Whose Fault is the OPM Hack Really?
Everyone's mad at the Office of Personnel Management, and I totally get why. The hack is awful, the magnitude staggering. The consequences will be big, both for the country and for lots of individuals. It's a very ugly situation, and OPM has certainly not handled it competently, let alone well. And the more we learn, the worse it gets.
But here's my question: Is this really OPM's fault?
Published by The Lawfare Institute
in Cooperation With
Everyone's mad at the Office of Personnel Management, and I totally get why. The hack is awful, the magnitude staggering. The consequences will be big, both for the country and for lots of individuals. It's a very ugly situation, and OPM has certainly not handled it competently, let alone well. And the more we learn, the worse it gets.
But here's my question: Is this really OPM's fault?
OPM, after all, is not an intelligence agency or a counterintelligence agency. Even had it behaved competently, it had no chance of protecting data that a professional adversary intelligence service wanted to go after. It also does not have the expertise to identify which data it is holding that are—individually or collectively—likely of interest to foreign intelligence powers. To put the matter simply, protecting sensitive data from foreign spies is not within the wheelhouse of an agency whose job is "to recruit, retain, and honor a world-class workforce for the American people."
It is very much within the wheelhouse of some other federal agencies, however.
Let's start with the FBI, whose mission includes "Protect[ing] the United States against foreign intelligence operations and espionage" and "Protect[ing] the United States against cyber-based attacks and high-technology crimes." I don't know whose job, if anyone's, it is to identify large aggregations of data outside the security sector that would be of foreign intelligence interest and to protect them from espionage, but it seems to me that the agency tasked with foreign counterintelligence would be the place to start. So here's a question: Did anyone at the bureau ever flag for OPM that this material might have a giant bullseye painted on it?
Then there's NSA, which has the government's Information Assurance portfolio, and also has a huge cybersecurity capacity. NSA describes its information assurance mission as follows: "NSA's Information Assurance Directorate (IAD) protects and defends National Security Information and Information Systems, in accordance with National Security Directive 42. National Security Systems are defined as systems that handle classified information or information otherwise critical to military or intelligence activities." The OPM systems were not classified, but any database that potentially exposes millions of federal workers—including defense and intelligence workers—to potential recruitment, blackmail, or other bad conduct at the hands of a foreign intelligence service could certainly be regarded as "critical to military or intelligence activities." So here's another question: Did anyone at NSA ever flag for OPM that this material might have a giant bullseye painted on it or offer to help secure it?

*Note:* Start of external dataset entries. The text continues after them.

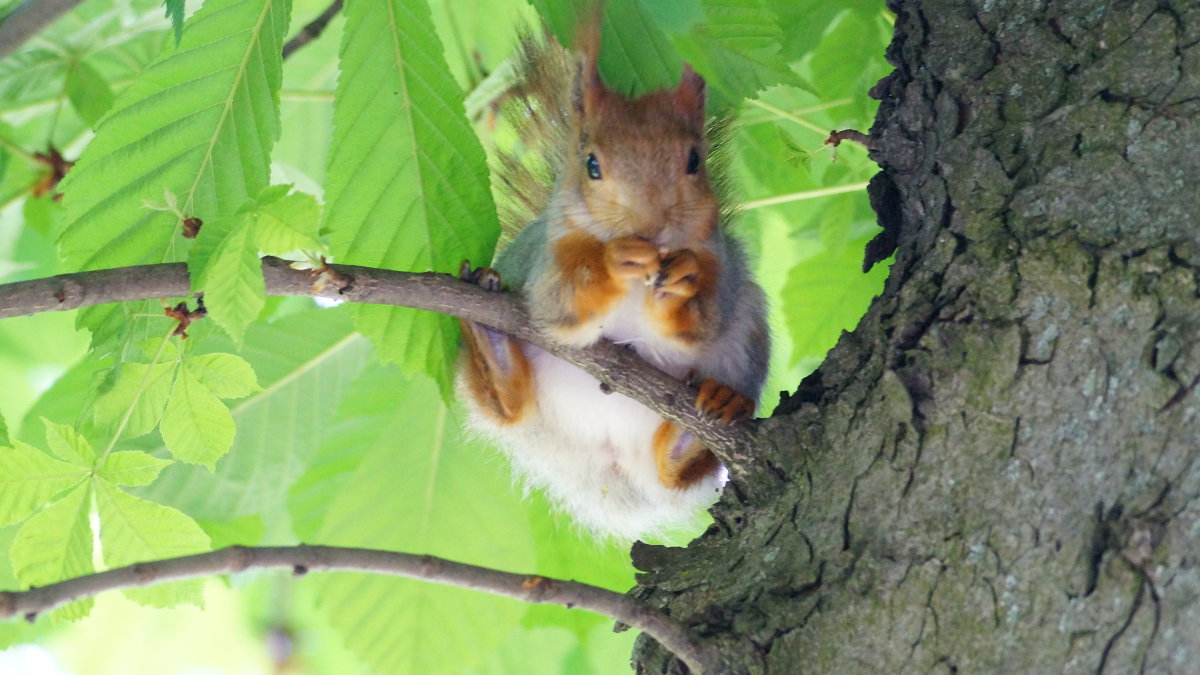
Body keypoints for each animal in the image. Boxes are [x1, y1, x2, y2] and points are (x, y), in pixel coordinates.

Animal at [458, 24, 768, 540]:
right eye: (592, 165)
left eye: (694, 161)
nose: (650, 225)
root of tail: (605, 463)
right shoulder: (546, 261)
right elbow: (558, 308)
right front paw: (613, 259)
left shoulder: (722, 267)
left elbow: (703, 322)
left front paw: (684, 277)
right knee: (509, 405)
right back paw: (491, 344)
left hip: (748, 328)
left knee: (674, 472)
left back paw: (701, 423)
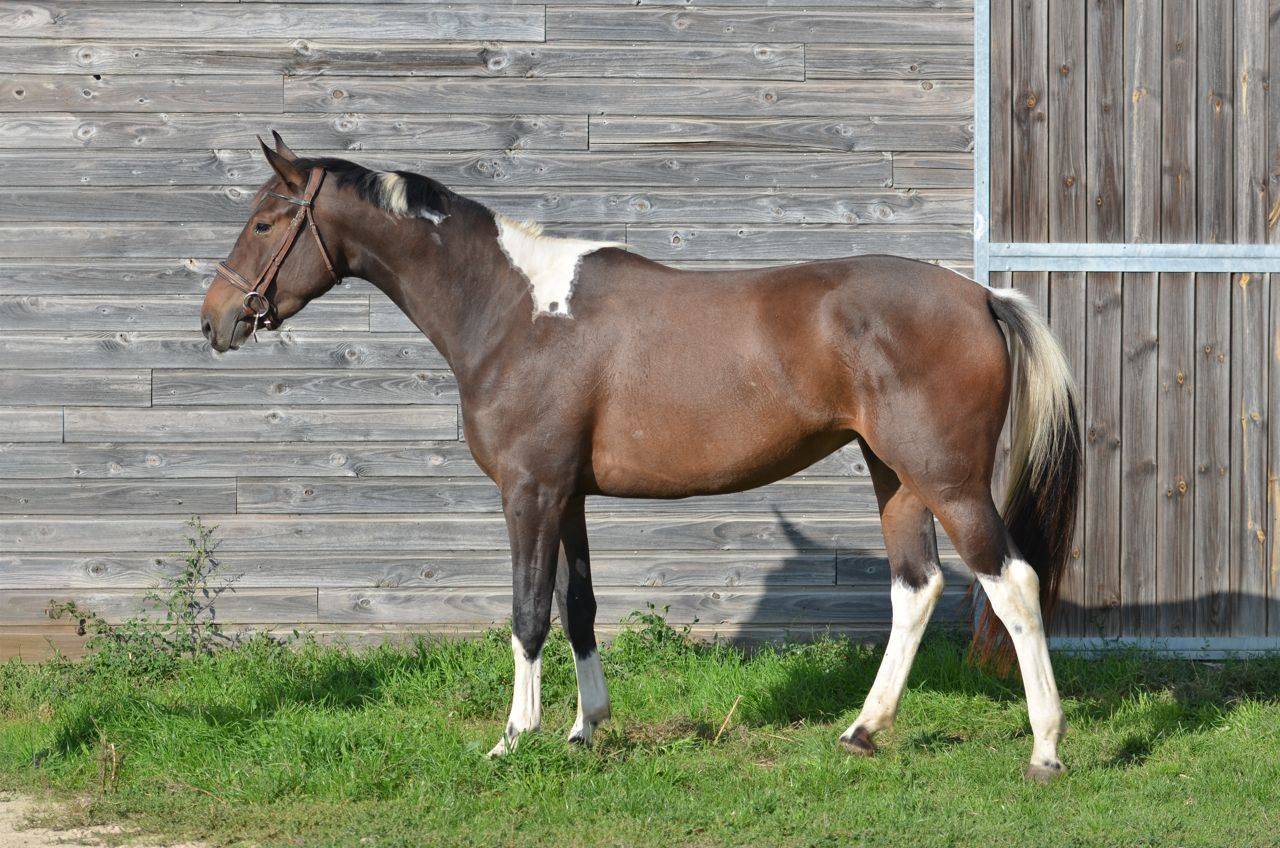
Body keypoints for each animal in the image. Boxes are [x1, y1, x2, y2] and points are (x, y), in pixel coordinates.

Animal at [200, 134, 1082, 781]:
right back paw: (861, 731)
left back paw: (1045, 748)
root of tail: (981, 297)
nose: (216, 319)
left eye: (267, 223)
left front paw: (513, 737)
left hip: (947, 480)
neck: (514, 312)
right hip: (893, 475)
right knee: (916, 587)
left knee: (1013, 583)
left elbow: (527, 613)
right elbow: (579, 608)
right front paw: (585, 729)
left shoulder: (529, 491)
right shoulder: (568, 495)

Or maybe the problem lies with DHS. DHS, after all, proudly boasts that it "has the lead for the federal government for securing civilian government computer systems"—something that clearly did not happen here. So here's a third question: Did anyone at DHS ever work with this civilian agency to security its government computer systems?
If this all sounds like an interagency mess of authorities, well, there are also agencies whose job is to work through those. What, one might ask, about what role the DNI has played in this area? His mission statement starts with the broad aim: to "lead Intelligence Integration." In other words, if it was someone's job to imagine that there are a lot of non-classified systems around the government that have extraordinarily sensitive data an intelligence service would want to steal, and that this data is being housed at agencies that probably don't understand that fact and don't have the capacity to defend that data, perhaps having that imagination was the DNI's job. And if it was some office's job to reach out across the government and assess what datasets would be catastrophic to lose and to set up programs to protect that material, perhaps that was the DNI's job too.
Taping Rational Security this morning, I mentioned all this to the Hoover Institution's Kori Schake—a defense analysts and former NSC staffer—who joked with gentle bitterness that it's a good thing this country does not have a National Security Council, whose job is to coordinate the activities of the various agencies engaged in national security activity to make sure questions like this get addressed. The NSC describes its mission as including "serv[ing] as the President's principal arm for coordinating these policies among various government agencies." So here's a fourth question: Was anyone at the DNI's office or the NSC serving as the President's principal arm for securing data of intelligence value at OPM?
I'm sure it will make a lot of people feel good to beat up on OPM, and I'm sure some folks there probably deserve it. But after we've gone through the political ritual of extracting our pound of Washington flesh, let's ask the serious question: Whose job is this really? And whose do we want it to be?